» DATASET ENTRIES:

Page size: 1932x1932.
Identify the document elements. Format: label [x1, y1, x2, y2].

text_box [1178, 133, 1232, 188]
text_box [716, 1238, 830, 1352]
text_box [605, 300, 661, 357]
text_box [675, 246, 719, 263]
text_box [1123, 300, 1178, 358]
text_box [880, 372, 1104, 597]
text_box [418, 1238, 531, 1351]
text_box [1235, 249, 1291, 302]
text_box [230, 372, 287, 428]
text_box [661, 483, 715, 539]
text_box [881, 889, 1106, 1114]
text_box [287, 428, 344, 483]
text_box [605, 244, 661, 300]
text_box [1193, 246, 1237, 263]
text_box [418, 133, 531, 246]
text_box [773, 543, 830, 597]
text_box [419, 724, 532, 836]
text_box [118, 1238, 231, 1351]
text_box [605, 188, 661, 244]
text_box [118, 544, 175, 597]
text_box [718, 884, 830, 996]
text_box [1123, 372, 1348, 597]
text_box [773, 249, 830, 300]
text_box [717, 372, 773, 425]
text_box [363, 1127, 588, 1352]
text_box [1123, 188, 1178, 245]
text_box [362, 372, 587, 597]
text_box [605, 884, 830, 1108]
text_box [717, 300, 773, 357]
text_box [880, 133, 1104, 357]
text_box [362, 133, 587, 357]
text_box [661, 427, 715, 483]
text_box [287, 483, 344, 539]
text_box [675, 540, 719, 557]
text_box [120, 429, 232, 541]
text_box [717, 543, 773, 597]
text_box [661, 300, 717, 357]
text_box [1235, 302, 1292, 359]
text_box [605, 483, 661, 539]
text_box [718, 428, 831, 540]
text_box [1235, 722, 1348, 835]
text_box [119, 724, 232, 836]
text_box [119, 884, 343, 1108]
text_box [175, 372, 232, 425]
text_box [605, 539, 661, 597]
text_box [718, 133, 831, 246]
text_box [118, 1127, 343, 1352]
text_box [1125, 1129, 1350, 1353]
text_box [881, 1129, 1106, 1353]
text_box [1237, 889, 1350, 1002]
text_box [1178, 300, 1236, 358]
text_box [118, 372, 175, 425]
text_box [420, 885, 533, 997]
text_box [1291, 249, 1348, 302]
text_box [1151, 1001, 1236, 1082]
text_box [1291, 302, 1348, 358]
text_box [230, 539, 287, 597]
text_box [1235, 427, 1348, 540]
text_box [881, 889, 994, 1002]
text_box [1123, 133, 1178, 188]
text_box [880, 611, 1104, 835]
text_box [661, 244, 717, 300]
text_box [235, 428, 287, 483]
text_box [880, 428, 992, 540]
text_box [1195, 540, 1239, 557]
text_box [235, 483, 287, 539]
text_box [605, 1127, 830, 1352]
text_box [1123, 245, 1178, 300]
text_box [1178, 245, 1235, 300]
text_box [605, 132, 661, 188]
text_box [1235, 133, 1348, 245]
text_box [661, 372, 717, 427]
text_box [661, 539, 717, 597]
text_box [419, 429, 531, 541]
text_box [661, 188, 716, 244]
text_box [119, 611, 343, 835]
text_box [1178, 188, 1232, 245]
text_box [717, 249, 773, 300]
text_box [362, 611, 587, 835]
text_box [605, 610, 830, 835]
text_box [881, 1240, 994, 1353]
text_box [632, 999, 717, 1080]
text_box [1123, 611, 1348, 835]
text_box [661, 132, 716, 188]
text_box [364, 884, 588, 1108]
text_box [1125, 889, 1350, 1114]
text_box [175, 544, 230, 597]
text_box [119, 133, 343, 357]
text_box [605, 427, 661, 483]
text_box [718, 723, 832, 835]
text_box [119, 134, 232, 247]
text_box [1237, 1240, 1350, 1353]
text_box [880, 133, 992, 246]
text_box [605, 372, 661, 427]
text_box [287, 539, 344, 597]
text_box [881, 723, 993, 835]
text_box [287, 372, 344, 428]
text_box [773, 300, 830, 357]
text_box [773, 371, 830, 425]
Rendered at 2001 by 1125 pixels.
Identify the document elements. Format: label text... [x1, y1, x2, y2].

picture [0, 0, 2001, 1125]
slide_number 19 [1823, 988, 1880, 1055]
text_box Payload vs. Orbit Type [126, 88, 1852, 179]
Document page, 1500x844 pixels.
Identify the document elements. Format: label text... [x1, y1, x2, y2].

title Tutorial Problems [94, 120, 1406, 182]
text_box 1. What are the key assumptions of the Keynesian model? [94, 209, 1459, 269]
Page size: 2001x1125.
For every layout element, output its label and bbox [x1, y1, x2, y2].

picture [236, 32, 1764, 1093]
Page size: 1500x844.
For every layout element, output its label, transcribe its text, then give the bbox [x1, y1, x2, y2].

» WHAT YOU HAVE TO DO: Every line of the listing above is to be written out again exactly.

» SOLUTION TO THIS PROBLEM:
Page size: 1932x1932.
Identify the document elements. Format: label [x1, y1, x2, y2].

text_box [1178, 133, 1232, 188]
text_box [716, 1238, 830, 1352]
text_box [605, 300, 661, 357]
text_box [675, 246, 719, 263]
text_box [1123, 300, 1178, 358]
text_box [880, 372, 1104, 597]
text_box [418, 1238, 531, 1351]
text_box [1235, 249, 1291, 302]
text_box [230, 372, 287, 428]
text_box [661, 483, 715, 539]
text_box [881, 889, 1106, 1114]
text_box [287, 428, 344, 483]
text_box [605, 244, 661, 300]
text_box [1193, 246, 1237, 263]
text_box [418, 133, 531, 246]
text_box [773, 543, 830, 597]
text_box [419, 724, 532, 836]
text_box [118, 1238, 231, 1351]
text_box [605, 188, 661, 244]
text_box [118, 544, 175, 597]
text_box [718, 884, 830, 996]
text_box [1123, 372, 1348, 597]
text_box [773, 249, 830, 300]
text_box [717, 372, 773, 425]
text_box [363, 1127, 588, 1352]
text_box [1123, 188, 1178, 245]
text_box [362, 372, 587, 597]
text_box [605, 884, 830, 1108]
text_box [717, 300, 773, 357]
text_box [880, 133, 1104, 357]
text_box [362, 133, 587, 357]
text_box [661, 427, 715, 483]
text_box [287, 483, 344, 539]
text_box [675, 540, 719, 557]
text_box [120, 429, 232, 541]
text_box [717, 543, 773, 597]
text_box [661, 300, 717, 357]
text_box [1235, 302, 1292, 359]
text_box [605, 483, 661, 539]
text_box [718, 428, 831, 540]
text_box [1235, 722, 1348, 835]
text_box [119, 724, 232, 836]
text_box [119, 884, 343, 1108]
text_box [175, 372, 232, 425]
text_box [605, 539, 661, 597]
text_box [718, 133, 831, 246]
text_box [118, 1127, 343, 1352]
text_box [1125, 1129, 1350, 1353]
text_box [881, 1129, 1106, 1353]
text_box [1237, 889, 1350, 1002]
text_box [1178, 300, 1236, 358]
text_box [118, 372, 175, 425]
text_box [420, 885, 533, 997]
text_box [1291, 249, 1348, 302]
text_box [1151, 1001, 1236, 1082]
text_box [1291, 302, 1348, 358]
text_box [230, 539, 287, 597]
text_box [1235, 427, 1348, 540]
text_box [881, 889, 994, 1002]
text_box [1123, 133, 1178, 188]
text_box [880, 611, 1104, 835]
text_box [661, 244, 717, 300]
text_box [235, 428, 287, 483]
text_box [880, 428, 992, 540]
text_box [1195, 540, 1239, 557]
text_box [235, 483, 287, 539]
text_box [605, 1127, 830, 1352]
text_box [1123, 245, 1178, 300]
text_box [1178, 245, 1235, 300]
text_box [605, 132, 661, 188]
text_box [1235, 133, 1348, 245]
text_box [661, 372, 717, 427]
text_box [661, 539, 717, 597]
text_box [419, 429, 531, 541]
text_box [661, 188, 716, 244]
text_box [119, 611, 343, 835]
text_box [1178, 188, 1232, 245]
text_box [717, 249, 773, 300]
text_box [362, 611, 587, 835]
text_box [605, 610, 830, 835]
text_box [881, 1240, 994, 1353]
text_box [632, 999, 717, 1080]
text_box [1123, 611, 1348, 835]
text_box [661, 132, 716, 188]
text_box [364, 884, 588, 1108]
text_box [1125, 889, 1350, 1114]
text_box [175, 544, 230, 597]
text_box [119, 133, 343, 357]
text_box [605, 427, 661, 483]
text_box [718, 723, 832, 835]
text_box [119, 134, 232, 247]
text_box [1237, 1240, 1350, 1353]
text_box [880, 133, 992, 246]
text_box [605, 372, 661, 427]
text_box [287, 539, 344, 597]
text_box [881, 723, 993, 835]
text_box [287, 372, 344, 428]
text_box [773, 300, 830, 357]
text_box [773, 371, 830, 425]
Rendered at 2001 by 1125 pixels.
Identify the document elements. Format: label text... [x1, y1, x2, y2].

picture [0, 0, 2001, 1125]
slide_number 19 [1823, 988, 1880, 1055]
text_box Payload vs. Orbit Type [126, 88, 1852, 179]
Document page, 1500x844 pixels.
Identify the document elements. Format: label text... [x1, y1, x2, y2].

title Tutorial Problems [94, 120, 1406, 182]
text_box 1. What are the key assumptions of the Keynesian model? [94, 209, 1459, 269]
Page size: 2001x1125.
For every layout element, output its label and bbox [x1, y1, x2, y2].

picture [236, 32, 1764, 1093]
Page size: 1500x844.
For every layout element, output its label, transcribe its text, then give the bbox [x1, y1, x2, y2].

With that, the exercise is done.